Thomas Lehmkuhl

By Scott MacClelland

LehmkuhlEVEN ON THE PHONE, Tom Lehmkuhl, the new conductor of I Cantori di Carmel chorus, projects a deeply sonorous baritone. But unless you’re a chorus member, you’ll have to wait a bit longer to hear it in musical action.

Since 2013 Lehmkuhl has been director of choral music at Carmel High and Middle Schools. Though a native of Walnut Creek, his route to Carmel has been anything but a straight shot. The youngest of six siblings, his early memories are of having relocated to Malibu where his father, a telephone company executive, acquired a residential parcel on Point Dume. Then it was back to the Walnut Creek suburb of Lafayette and graduation from Acalanes High School. “I didn’t really do music in middle school,” Lehmkuhl explains, though he had studied clarinet in elementary school. “I did sports.” However, Acalanes had a strong music program, including five choirs. Soon Tom auditioned for the “select” groups, and found himself in two of them and then began studying voice and piano. His life’s calling found him “suddenly.” That period of his life turned into an “amazing experience,” and including touring, entering and winning competitions, and finally a scholarship to attend Northwestern University.
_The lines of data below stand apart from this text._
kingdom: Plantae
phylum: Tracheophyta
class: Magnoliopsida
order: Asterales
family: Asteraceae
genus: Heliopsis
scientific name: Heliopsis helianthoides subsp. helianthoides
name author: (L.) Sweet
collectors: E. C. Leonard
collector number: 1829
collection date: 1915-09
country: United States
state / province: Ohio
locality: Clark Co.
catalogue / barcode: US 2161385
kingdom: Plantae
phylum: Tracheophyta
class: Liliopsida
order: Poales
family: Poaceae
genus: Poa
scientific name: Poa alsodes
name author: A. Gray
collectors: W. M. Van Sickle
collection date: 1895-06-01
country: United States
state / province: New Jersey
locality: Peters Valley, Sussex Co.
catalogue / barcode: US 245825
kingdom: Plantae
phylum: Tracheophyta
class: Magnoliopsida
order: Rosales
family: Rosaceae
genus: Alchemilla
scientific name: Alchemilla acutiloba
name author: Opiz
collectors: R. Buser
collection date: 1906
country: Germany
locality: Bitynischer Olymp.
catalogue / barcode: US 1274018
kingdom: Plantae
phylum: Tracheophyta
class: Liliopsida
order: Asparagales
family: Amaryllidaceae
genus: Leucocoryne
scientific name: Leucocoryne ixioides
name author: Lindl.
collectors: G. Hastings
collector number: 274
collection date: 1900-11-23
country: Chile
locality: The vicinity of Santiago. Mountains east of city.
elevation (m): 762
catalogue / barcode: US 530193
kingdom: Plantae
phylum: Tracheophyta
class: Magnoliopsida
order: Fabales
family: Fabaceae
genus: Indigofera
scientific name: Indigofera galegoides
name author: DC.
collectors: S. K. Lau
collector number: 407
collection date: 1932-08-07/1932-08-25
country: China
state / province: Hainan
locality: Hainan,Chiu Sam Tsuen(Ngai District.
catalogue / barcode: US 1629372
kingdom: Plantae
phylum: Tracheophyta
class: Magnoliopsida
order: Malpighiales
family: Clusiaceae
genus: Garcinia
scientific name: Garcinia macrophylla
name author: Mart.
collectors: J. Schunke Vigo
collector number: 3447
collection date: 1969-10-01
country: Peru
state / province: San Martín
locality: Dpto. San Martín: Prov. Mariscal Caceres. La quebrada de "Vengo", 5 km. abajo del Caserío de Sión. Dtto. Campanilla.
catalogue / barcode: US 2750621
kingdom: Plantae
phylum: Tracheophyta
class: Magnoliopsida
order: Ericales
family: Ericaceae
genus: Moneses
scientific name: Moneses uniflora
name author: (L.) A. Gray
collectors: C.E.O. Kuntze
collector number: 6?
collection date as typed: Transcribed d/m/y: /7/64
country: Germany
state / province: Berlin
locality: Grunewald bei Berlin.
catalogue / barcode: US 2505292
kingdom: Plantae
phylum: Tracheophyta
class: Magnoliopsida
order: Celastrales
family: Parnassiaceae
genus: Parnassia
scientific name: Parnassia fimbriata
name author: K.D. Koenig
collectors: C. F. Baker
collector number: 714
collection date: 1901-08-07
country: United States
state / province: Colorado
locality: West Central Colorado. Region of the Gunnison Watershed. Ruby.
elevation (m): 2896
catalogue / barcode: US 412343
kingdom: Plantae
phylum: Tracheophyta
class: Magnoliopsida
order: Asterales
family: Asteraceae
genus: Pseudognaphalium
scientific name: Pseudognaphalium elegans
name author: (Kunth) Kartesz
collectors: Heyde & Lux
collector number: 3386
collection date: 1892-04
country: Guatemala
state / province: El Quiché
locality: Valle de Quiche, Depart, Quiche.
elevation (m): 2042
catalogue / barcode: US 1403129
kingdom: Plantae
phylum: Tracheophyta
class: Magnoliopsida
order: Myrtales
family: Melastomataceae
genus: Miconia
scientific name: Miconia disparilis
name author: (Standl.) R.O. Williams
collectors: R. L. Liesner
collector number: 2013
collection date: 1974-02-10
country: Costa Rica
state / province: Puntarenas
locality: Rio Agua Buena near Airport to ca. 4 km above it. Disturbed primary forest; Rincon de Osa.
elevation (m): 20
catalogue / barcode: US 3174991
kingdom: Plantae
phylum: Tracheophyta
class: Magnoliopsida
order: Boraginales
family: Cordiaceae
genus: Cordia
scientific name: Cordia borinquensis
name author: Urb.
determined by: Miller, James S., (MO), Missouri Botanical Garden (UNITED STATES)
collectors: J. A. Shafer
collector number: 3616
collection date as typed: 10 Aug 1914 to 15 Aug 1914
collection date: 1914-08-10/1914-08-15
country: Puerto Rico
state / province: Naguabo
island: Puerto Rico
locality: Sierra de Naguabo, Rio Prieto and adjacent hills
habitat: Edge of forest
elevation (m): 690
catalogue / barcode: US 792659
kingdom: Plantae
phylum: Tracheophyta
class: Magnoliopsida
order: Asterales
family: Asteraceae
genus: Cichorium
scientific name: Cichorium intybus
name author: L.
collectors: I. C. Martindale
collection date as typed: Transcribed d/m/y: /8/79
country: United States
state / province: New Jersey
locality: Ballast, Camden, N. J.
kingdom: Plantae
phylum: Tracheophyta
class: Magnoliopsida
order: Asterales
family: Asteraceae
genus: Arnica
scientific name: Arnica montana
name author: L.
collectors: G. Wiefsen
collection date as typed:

As an undergrad at Northwestern (1988- ’89), “I focused on a performing career, on becoming an opera soloist and recitalist.” He then went on to DePaul University in Chicago (’89-’92) where he completed a BM in vocal performance. He continued his studies at the New England Conservatory, where he took an MM degree “cum laude,” and stayed on in the development office admin, “to get health insurance while I was auditioning.”

Lehmkuhl worked in orchestra development in Boston and secured a variety of singing opportunities, including two summers at Tanglewood where, in 1994, he won critical praise in the Boston Globe and New York Times for his performance in a world premiere by the Argentina-born composer Mauricio Kagel. During rehearsals with Seiji Ozawa of Bernstein’s “Kaddish” Symphony he filled in for the opera star Sherrill Milnes. During that time he joined Jerry Slavet and Jennifer Hurley-Wales in launching “From the Top,” the popular NPR variety show hosted by concert pianist Christopher O’Riley. Lehmkuhl did everything from finding talent to moving microphones.

Lehmkuhl worked in the PR office at the Metropolitan Opera and began his high school teaching career in New York in 2001, “at a tough, inner-city, upper East Side” school. Then it was off to India for the first of two teaching positions, at the American Embassy School in New Delhi (2004-2008) then the American School of Bombay in Mumbai (2008-2013) that included touring student productions internationally. An unexpected highlight there was being cast as an opera singer in the multi-Oscar winning Slumdog Millionaire. “It was ‘right place, right time,’” he says. (Ironically, he is seen lip-synching a tenor aria.)

After teaching choral music and music appreciation for nine years, including having met and married his France-born wife—“She is a tough, interesting woman, a classical Indian dancer and speaks Hindi very well”—and becoming a father, he was ready to return to California. “I did a job search, mostly looking at private schools. My brother urged me to look at public schools in San Luis Obispo. Then I saw a listing for Carmel and somehow made it through the first site interview via Skype, at 1 am here for the time difference,” he says.

With foreknowledge of longtime I Cantori leader Sal Ferrantelli’s plans to retire, Laura Arnow approached Lehmkuhl. “She was very polite, and very persistent,” he recalls. “I was in New York for Christmas.” Then, last spring, he met with John Anderson at Monterey Peninsula College. (I Cantori has long been a class offering at MPC.) Along with three other candidates, Lehmkuhl auditioned for I Cantori by conducting music from Brahms’ German Requiem.

For his first I Cantori concerts, at Carmel Mission, Lehmkuhl will conduct Pergolesi’s Magnificat, Michael Haydn’s “Lauft ihr Hirten allzugleich” and Morten Lauridsen’s Prayer, plus Zikr, a Sufi prayer for peace, and Christmas songs both old and new.

Lehmkuhl calls his arrival here “Serendipity. Carmel was the best offer. And we are near my parents in La Selva Beach.” Apparently, serendipity comes in pairs. Just ask the members of I Cantori.